Das Hauptgebäude des Verbunds an der Rustaweli-Allee ist das Simon-Janaschia-Museum Georgiens. Es geht auf 1852 zurück, als bei der Kaukasus-Abteilung der Russischen Geographischen Gesellschaft eine Altertümersammlung angelegt wurde; 1865 machte der deutsche Naturforscher Gustav Radde daraus das Kaukasische Museum, und 1919, unter der ersten Republik, wurde es zum Museum Georgiens.
Als 1921 die Rote Armee einmarschierte, ging ein Teil der Sammlung mit der scheidenden Regierung nach Europa. Um die Rückgabe kümmerte sich der Emigrant und Historiker Ekwtime Takaischwili: Er bewachte die Kisten in Paris, ließ sie nicht verkaufen und kehrte mit ihnen unter sowjetischer Herrschaft nach Tiflis zurück.

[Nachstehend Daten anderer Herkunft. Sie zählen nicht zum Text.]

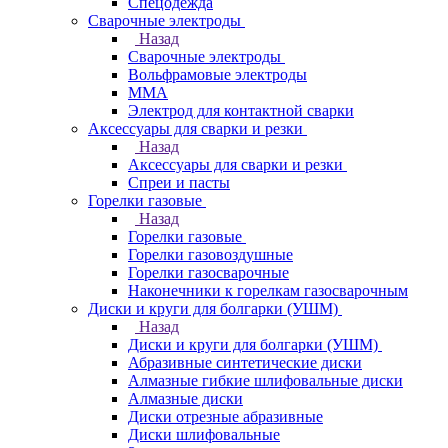
Спецодежда
Сварочные электроды
Назад
Сварочные электроды
Вольфрамовые электроды
ММА
Электрод для контактной сварки
Аксессуары для сварки и резки
Назад
Аксессуары для сварки и резки
Спреи и пасты
Горелки газовые
Назад
Горелки газовые
Горелки газовоздушные
Горелки газосварочные
Наконечники к горелкам газосварочным
Диски и круги для болгарки (УШМ)
Назад
Диски и круги для болгарки (УШМ)
Абразивные синтетические диски
Алмазные гибкие шлифовальные диски
Алмазные диски
Диски отрезные абразивные
Диски шлифовальные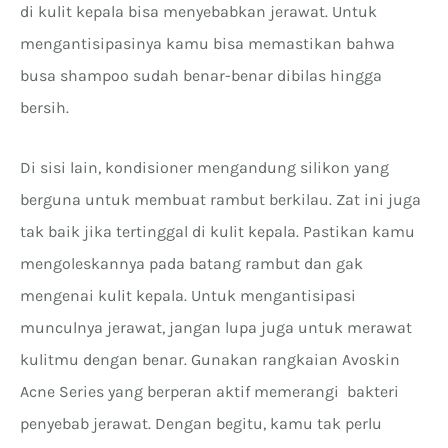
di kulit kepala bisa menyebabkan jerawat. Untuk
mengantisipasinya kamu bisa memastikan bahwa
busa shampoo sudah benar-benar dibilas hingga
bersih.
Di sisi lain, kondisioner mengandung silikon yang
berguna untuk membuat rambut berkilau. Zat ini juga
tak baik jika tertinggal di kulit kepala. Pastikan kamu
mengoleskannya pada batang rambut dan gak
mengenai kulit kepala. Untuk mengantisipasi
munculnya jerawat, jangan lupa juga untuk merawat
kulitmu dengan benar. Gunakan rangkaian Avoskin
Acne Series yang berperan aktif memerangi bakteri
penyebab jerawat. Dengan begitu, kamu tak perlu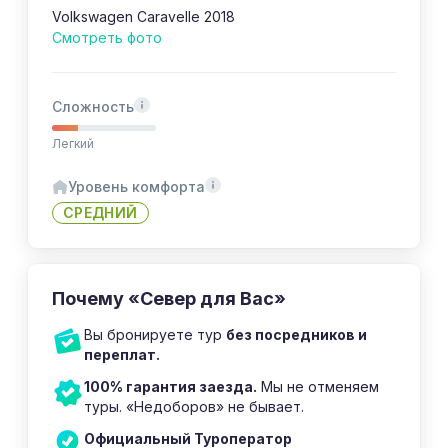
Volkswagen Caravelle 2018
Смотреть фото
Сложность
Легкий
Уровень комфорта
СРЕДНИЙ
Почему «Север для Вас»
Вы бронируете тур
без посредников и
переплат.
100% гарантия заезда.
Мы не отменяем
туры. «Недоборов» не бывает.
Официальный Туроператор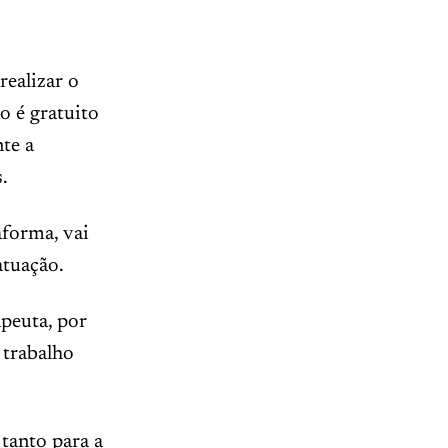
 realizar o
o é gratuito
te a
.
aforma, vai
atuação.
apeuta, por
 trabalho
tanto para a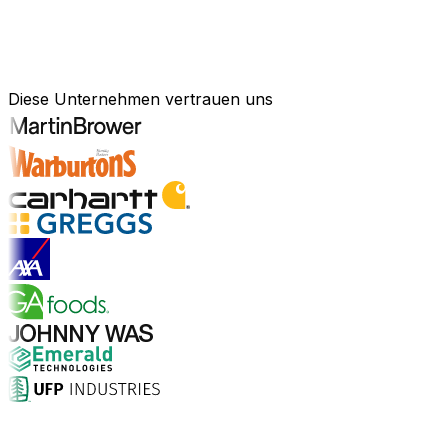
Bewährte Unternehmenssoftware
für Ihre Branche
Diese Unternehmen vertrauen uns
Branchenlösungen entdecken
Warum Aptean?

Heute liegen hier das archäologische Gold von Kolchis und der Grabhügel von Trialeti, die Funde von Dmanisi, wo die ältesten Menschen außerhalb Afrikas entdeckt wurden, und das Museum der sowjetischen Okkupation. Die Schatzkammer ist der Tresor des Landes: Kränze, Schalen und Figuren aus Gräbern, die zweieinhalbtausend Jahre und älter sind.